**Records shown**:
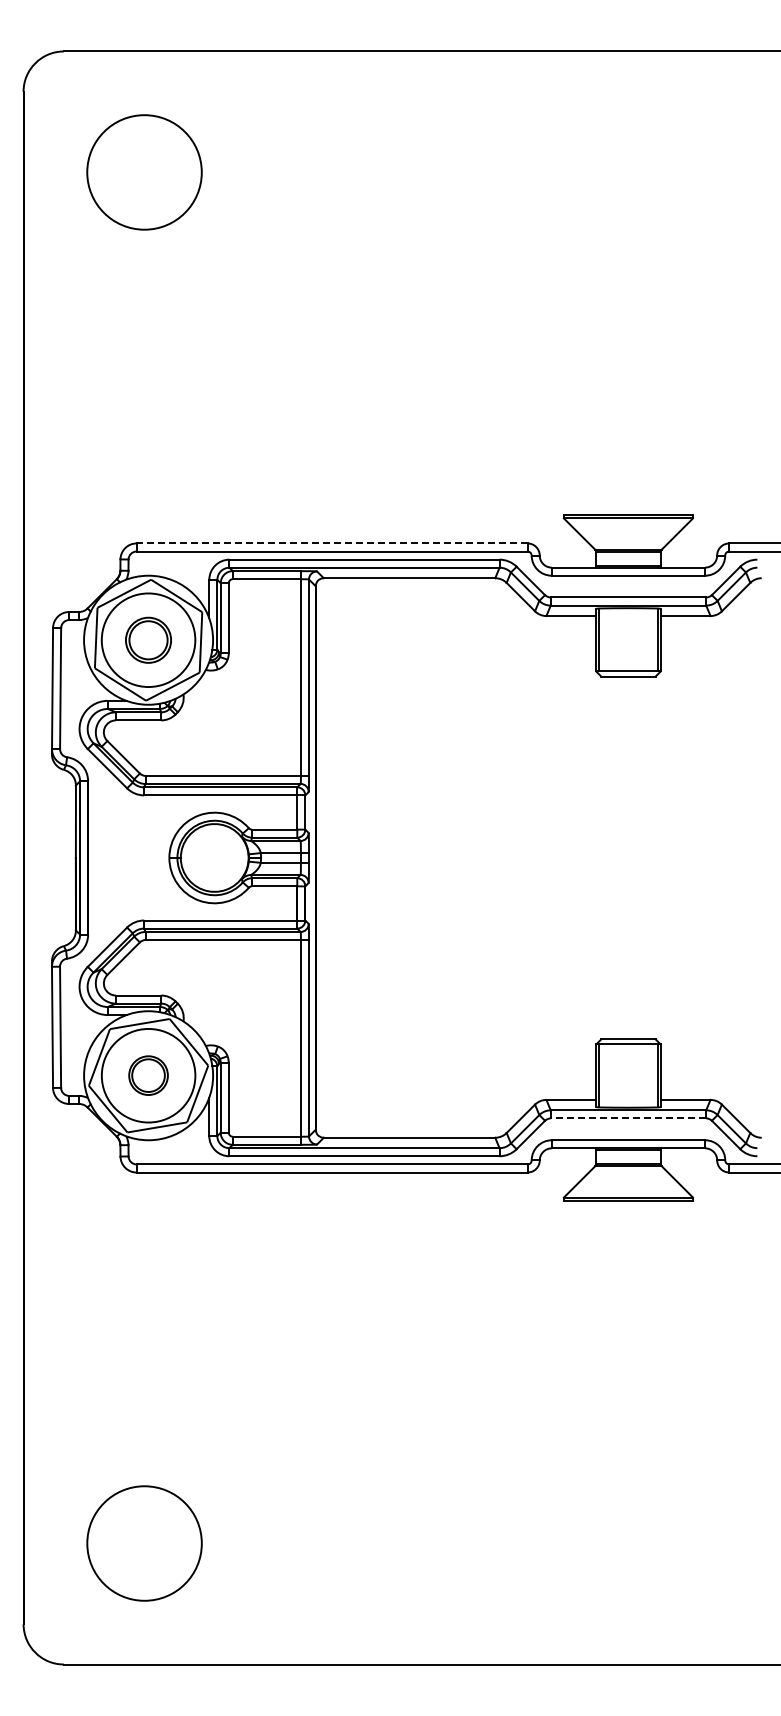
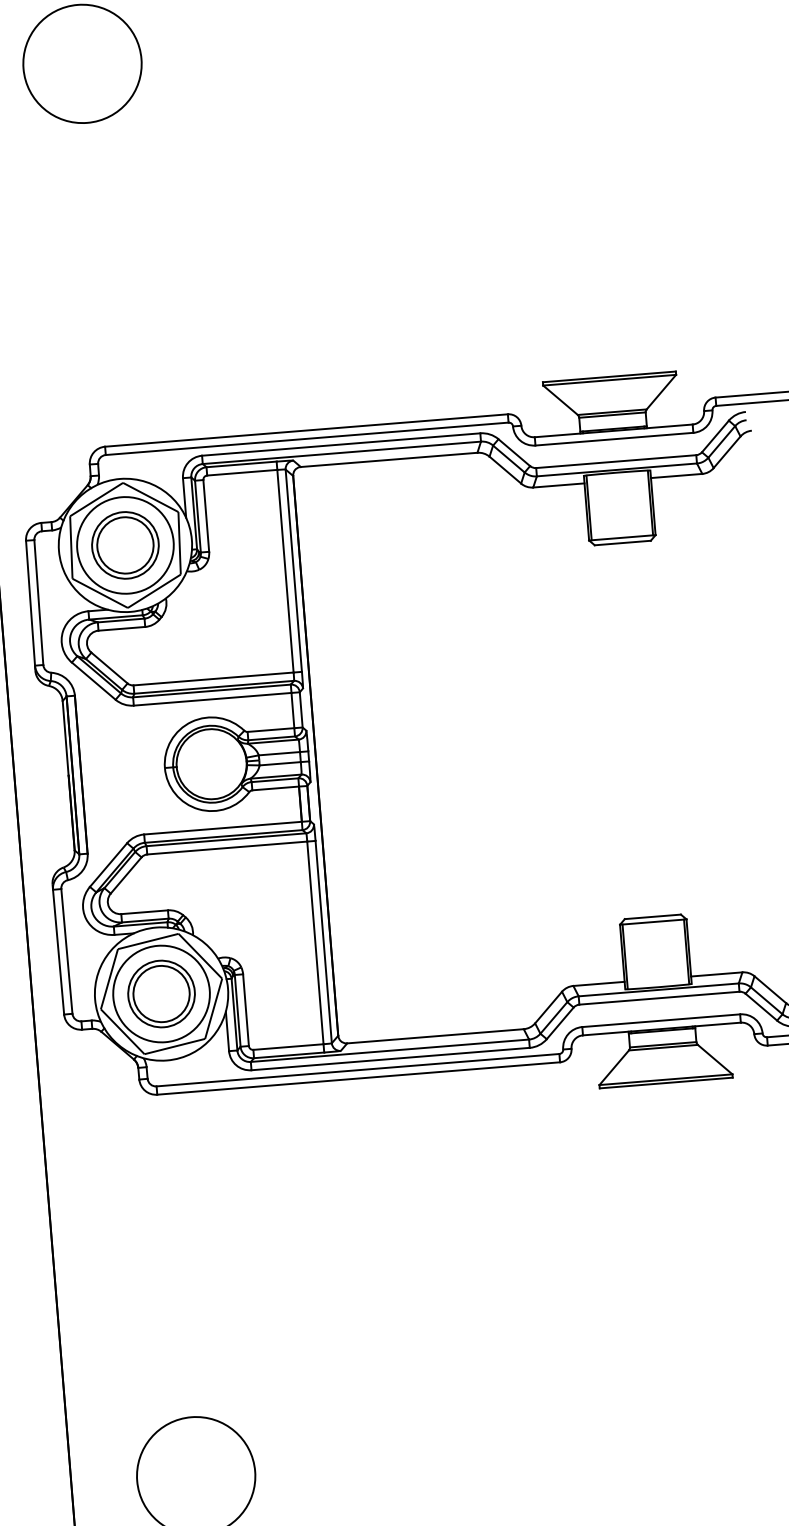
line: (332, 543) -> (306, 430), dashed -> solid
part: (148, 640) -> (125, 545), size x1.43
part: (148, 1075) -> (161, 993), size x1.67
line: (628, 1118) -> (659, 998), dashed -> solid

...

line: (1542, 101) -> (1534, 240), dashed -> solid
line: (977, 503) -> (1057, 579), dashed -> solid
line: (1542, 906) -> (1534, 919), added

**What to produce**: What do the lines above say from the one containing "line: (332, 543)" down to the one containing "line: (628, 1118)"? Return them exactly, both end lines included, and only them.

**Problem solution**:
line: (332, 543) -> (306, 430), dashed -> solid
part: (148, 640) -> (125, 545), size x1.43
part: (148, 1075) -> (161, 993), size x1.67
line: (628, 1118) -> (659, 998), dashed -> solid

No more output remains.